I am a reformed workaholic.
And while I don’t work as hard as I used to and I don’t create as much work for myself as I once did, I still know that my default tendency is to make work and then work hard at completing said work.
The work isn’t just professional. I can make all sorts of work out of everything. It is my way. And so I try to objectively analyze things I want to add to my to do list to figure out if I am complicating things or if the work is really necessary.
Recently, I’ve had two conversations that were real eye openers for me.
Conversation # 1
Last week, an acquaintance who is head of the educational studies department at a nearby college asked to meet. He wanted to know if I was interested in teaching in his department. As you know, education is a passion of mine. I am a former high school teacher and I care greatly that our community, in general, have a better understanding of why education matters and that those who are considering teaching have a better idea of both how to do that work well and how to do that work in a way that won’t wound them. The topic that I was asked to teach was fascinating and a passion of mine, and this acquaintance is someone who I really respect; we were first year high school teachers at the same time and working for/with him would be a wonderful thing.
Still, I wasn’t terribly interested. I already teach a college course I love and I feel like I do it really well. When I am in semester, I am all in with my class because that is my default and so teaching one class at a time is one way to put my crazy in check. A few years ago, I taught three classes in one semester and I ended up– I kid you not- with over 2000 papers to grade in one semester because I required 15-18 papers per class, had over 100 students, and then offered my students 3 extra credit papers per class (for a measly 3 extra credit points each). It was like my crazy went up exponentially with each added class. So, the next semester I adapted my syllabus, requiring a lot less papers (adding a few quizzes and tests for variety’s sake) and dropped back down to two classes and stayed with that load for 3 semesters and then this past spring went back down to just one which had always been my intention and ideal.
“You are going to do it, right?” My sister asked when I told her about the meeting.
“I doubt it,” I said. “I know myself well enough to know that teaching brings out my crazy. And I just can’t afford to be that compulsive.”
Still, I did my due diligence and came up with the topics for the proposed class, some readings for it, and the assignments for it. At the very least, this would let my friend see a vision for this class and maybe the research would help him in connecting with someone else to teach it.
Then, as we were talking, I got even more excited about the subject. And about his philosophy. And about the uniqueness yet importance of this offering. But, still, in the back of the mind, I was wary.
When we got to the part where we talked about what the assignments for the class would be, his eyes got bigger and bigger. He’s a crazy smart guy. I know he teaches a powerful, challenging class. Did he think my ideas just weren’t right, challenging enough?

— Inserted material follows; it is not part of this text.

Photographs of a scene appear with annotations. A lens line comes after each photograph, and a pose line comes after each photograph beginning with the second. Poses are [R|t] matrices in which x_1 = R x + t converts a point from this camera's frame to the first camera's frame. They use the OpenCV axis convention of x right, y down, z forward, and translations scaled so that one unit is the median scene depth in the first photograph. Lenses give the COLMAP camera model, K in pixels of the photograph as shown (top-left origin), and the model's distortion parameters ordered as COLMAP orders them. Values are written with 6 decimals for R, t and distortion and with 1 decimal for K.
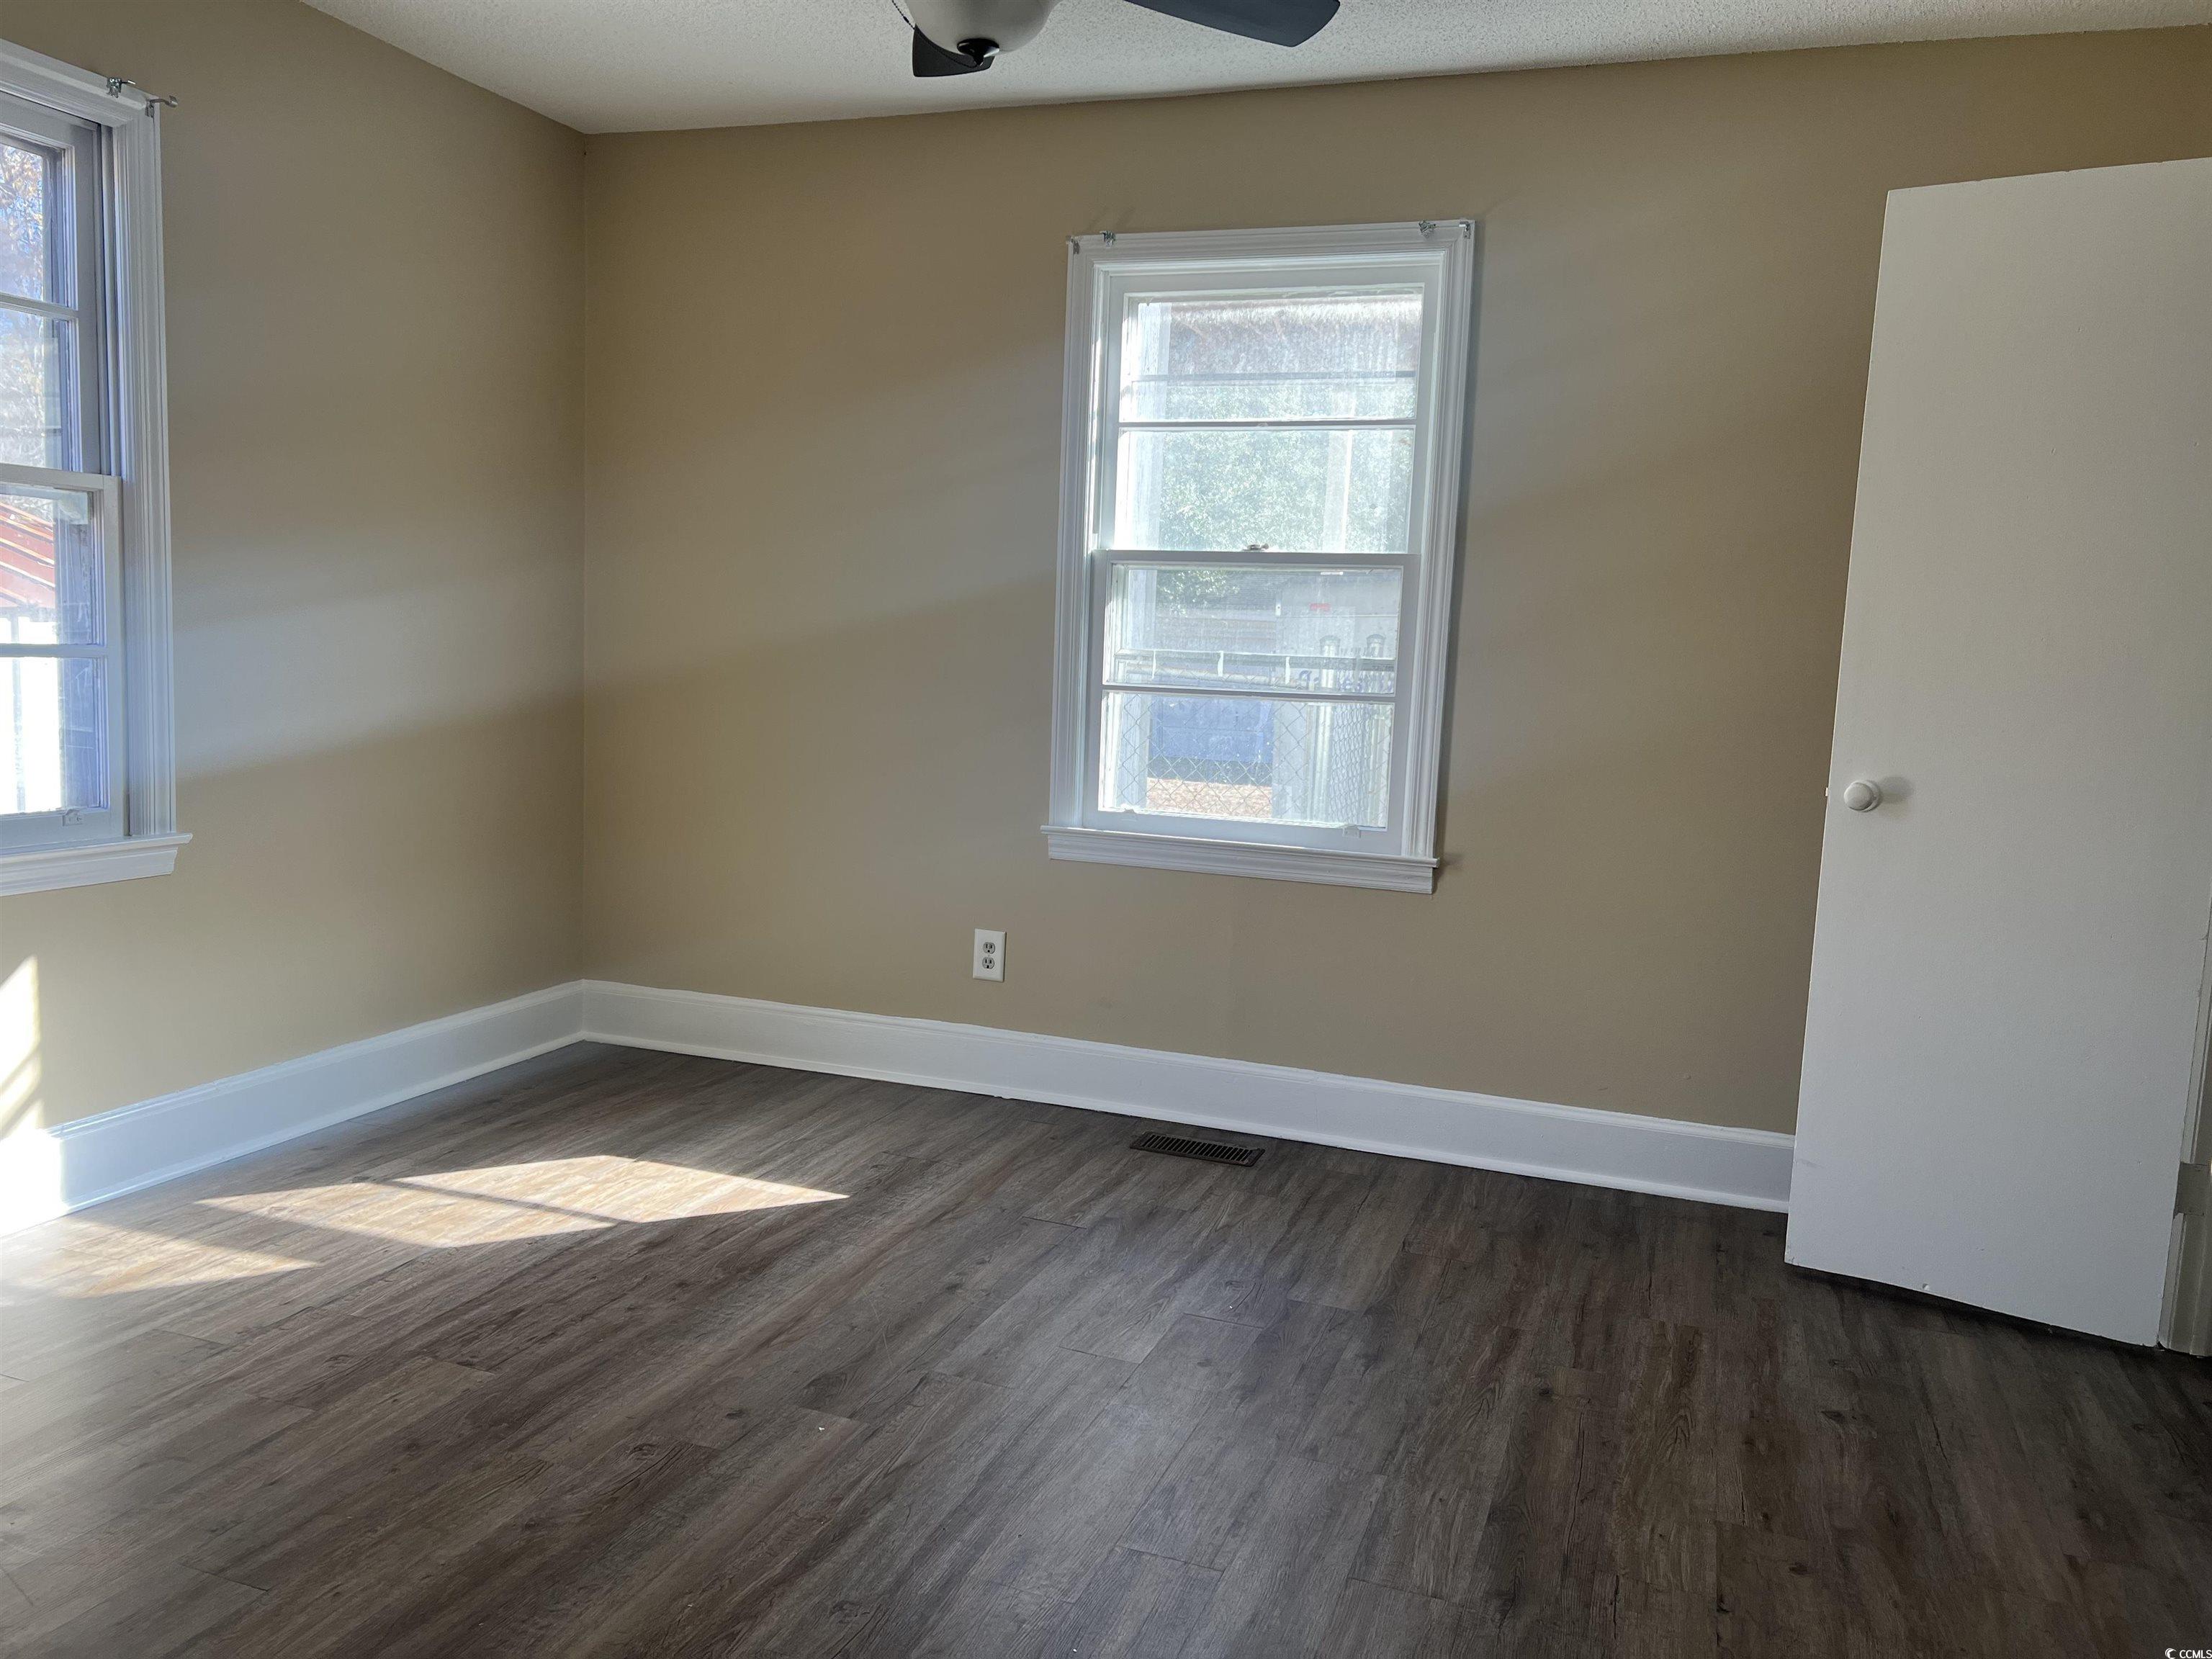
lens RADIAL K [[1657.4, 0, 1082.6], [0, 1657.4, 825.9], [0, 0, 1]] dist [0.056427, -0.000534]
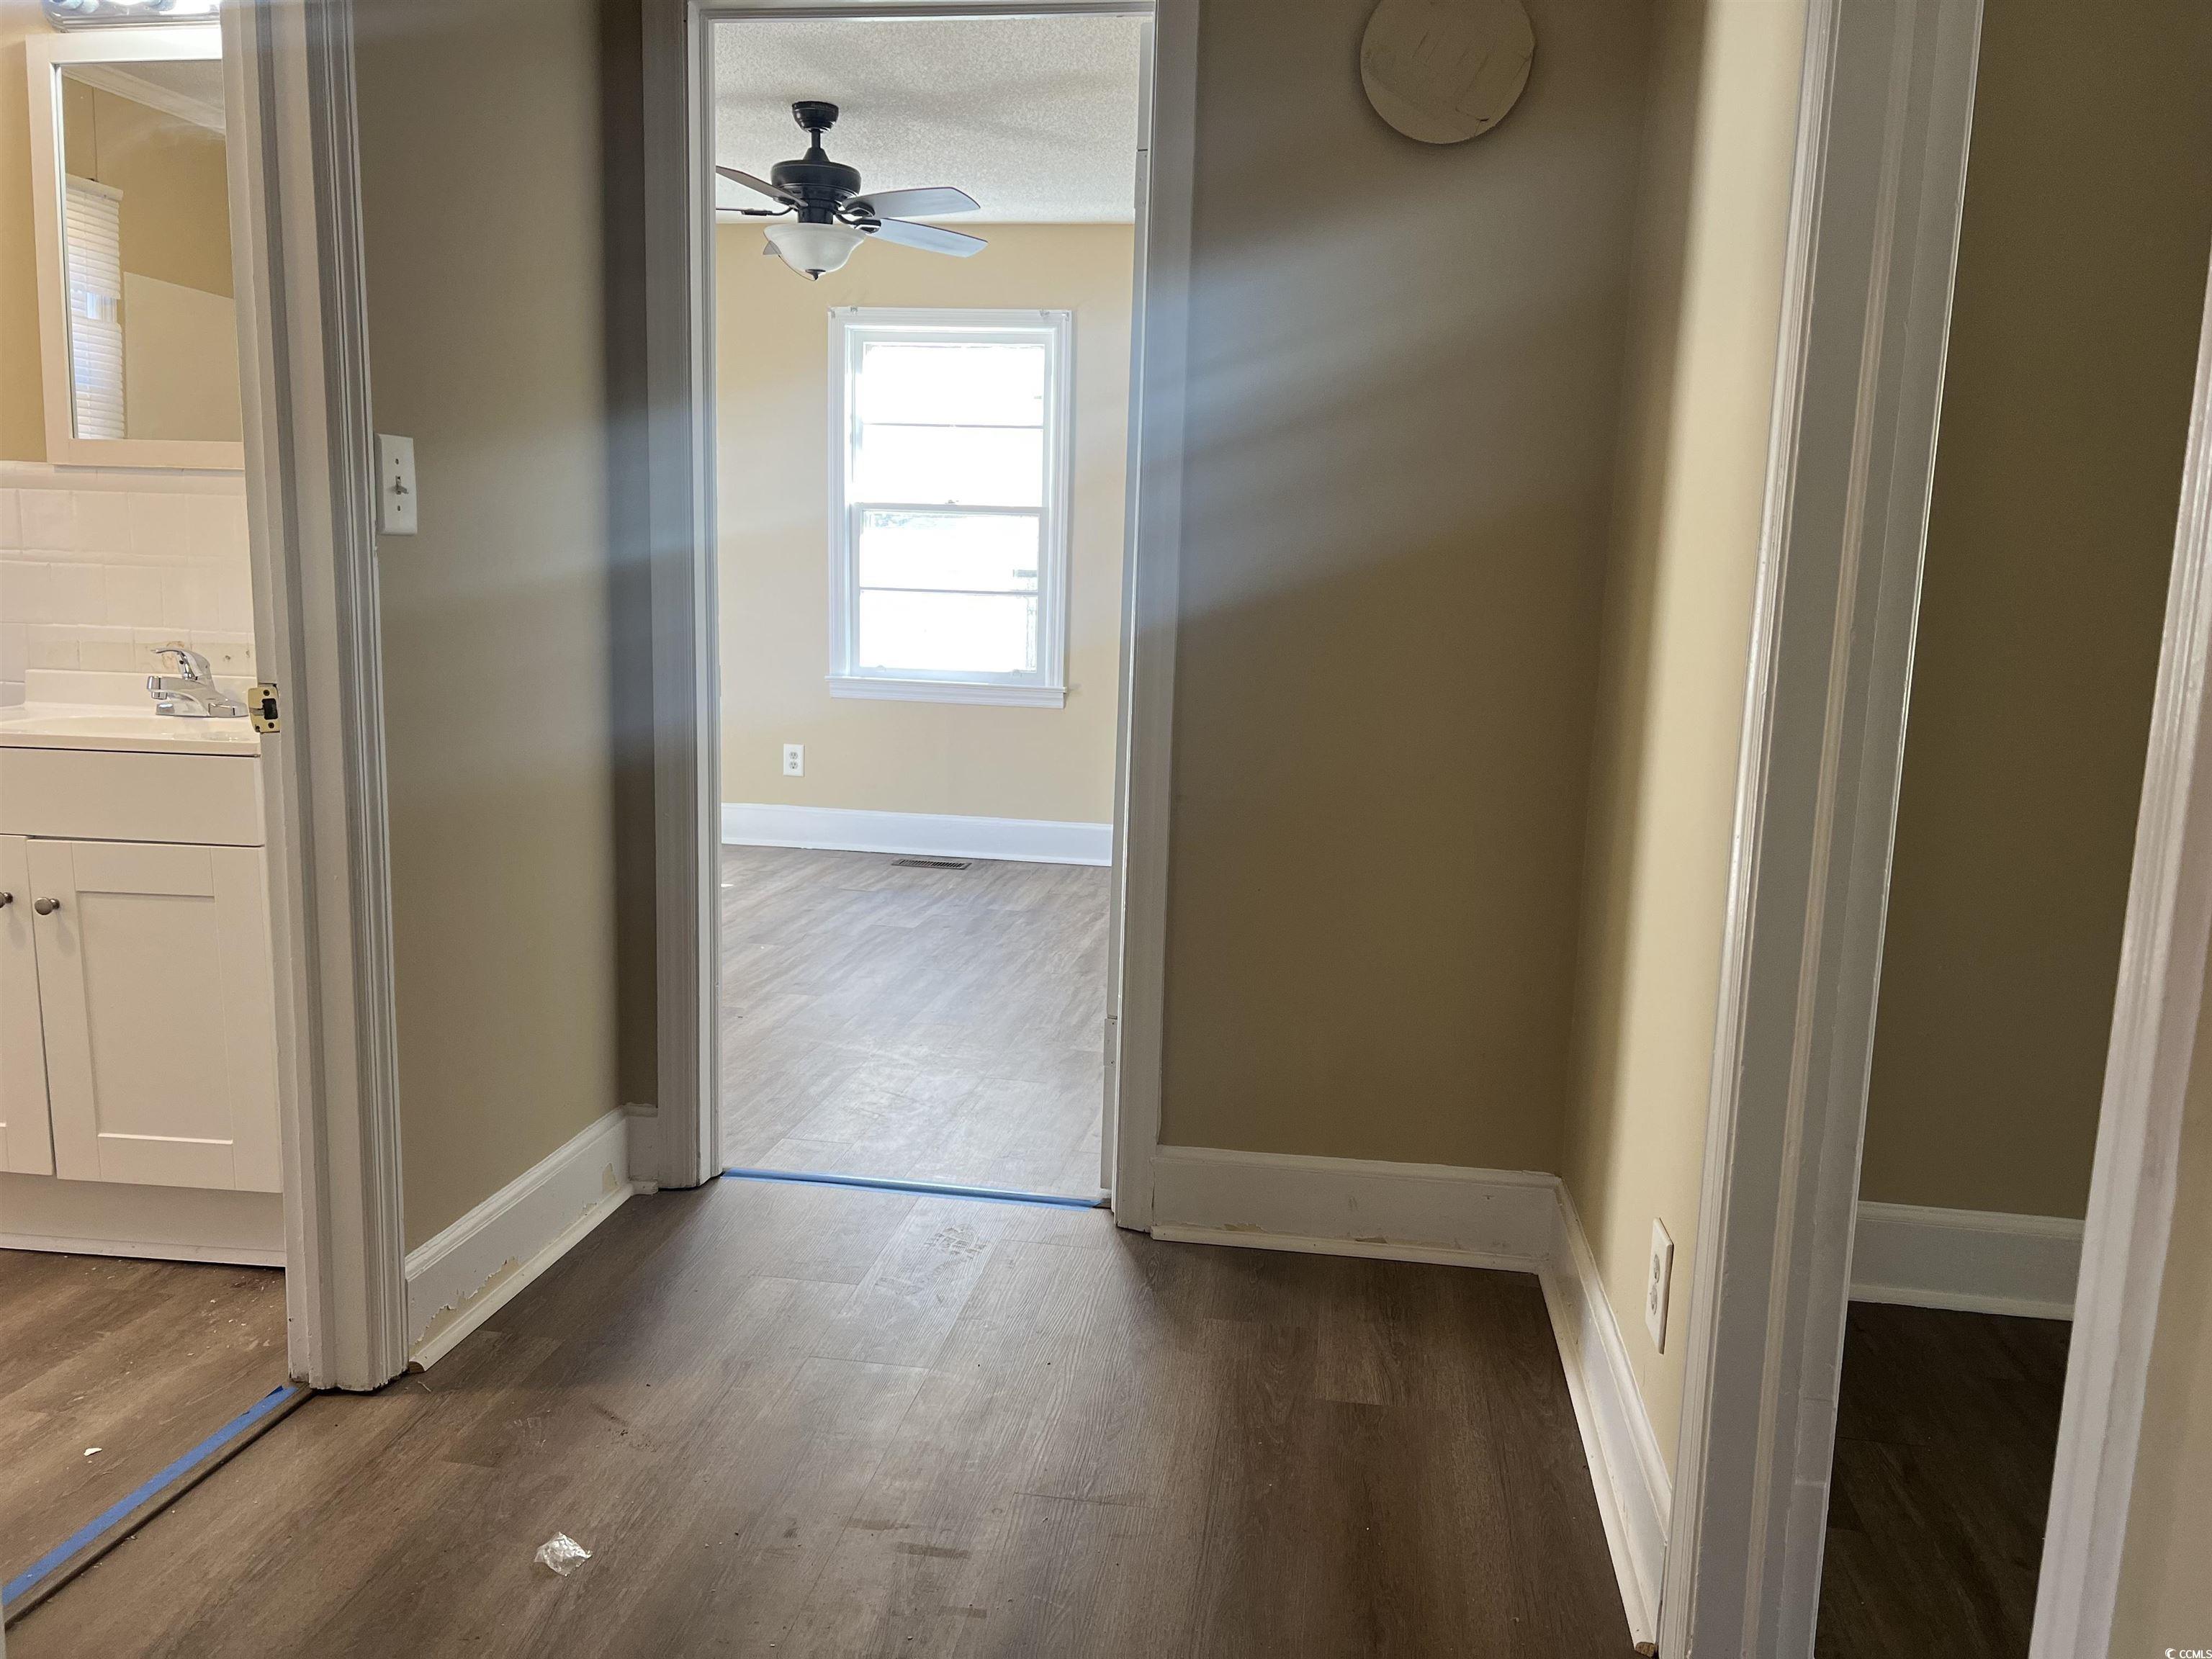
lens RADIAL K [[1657.4, 0, 1114.9], [0, 1657.4, 848.4], [0, 0, 1]] dist [0.056427, -0.000534]
pose [[0.978254, -0.044902, 0.202492, -0.088991], [0.032252, 0.997341, 0.065345, 0.074635], [-0.204888, -0.057393, 0.977101, -0.680564]]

“Um, this is just too much,” he said. “You can’t ask this much of yourself. I would take this and this and this out. Don’t make this so hard for yourself so that you can’t enjoy it.”
That advice was such a flash of insight for me. I know that my class design and work load are significantly improved from how I used to do them but I had no idea what they were like compared to a typical workload. Were they reasonable, demanding or really demanding? And how did what I create impact me? Those were things I never had perspective about until this particular conversation.
I have no idea if I will end up teaching the class we talked about that day, but I do know that that one conversation will be with me for every single class I teach in the future.
Conversation # 2
Last Friday, I finished my to do list for the day early.
And because I am dutiful, my plan was to get a head start on my Monday to do list.
Then a friend said, “why don’t you go hang out on your hammock?”
Hmm, why wouldn’t I? I had a little bit more time before Happy would be home. It was a Friday. It was sunny and warm. So why not indeed?
I took her advice and went and took a nap on the hammock.
Perspective. Sometimes, even if we have it, it is through the lens of our own experiences and so we are comparing ourselves to our own history which may not be all that full of actual perspective.
And so, for this week’s spark, I want you to get some perspective outside of yourself.
Consider what your default tendency is that you have to (or should) deliberately keep in check. Identify someone with whom you can talk and get some perspective about your approach to the issue and what you might do differently. Hearing someone else’s philosophy and approach can be eye opening for you. I know that these two conversations made me consider where I was expecting too much from myself (that I didn’t really realize was too much because it was so much less than what I used to expect) and to consider the possibility of just being rather than strong arming work and effort into every minute labeled “work time.”
Where do you need some perspective? What is your default in that area? Who might you talk to about it?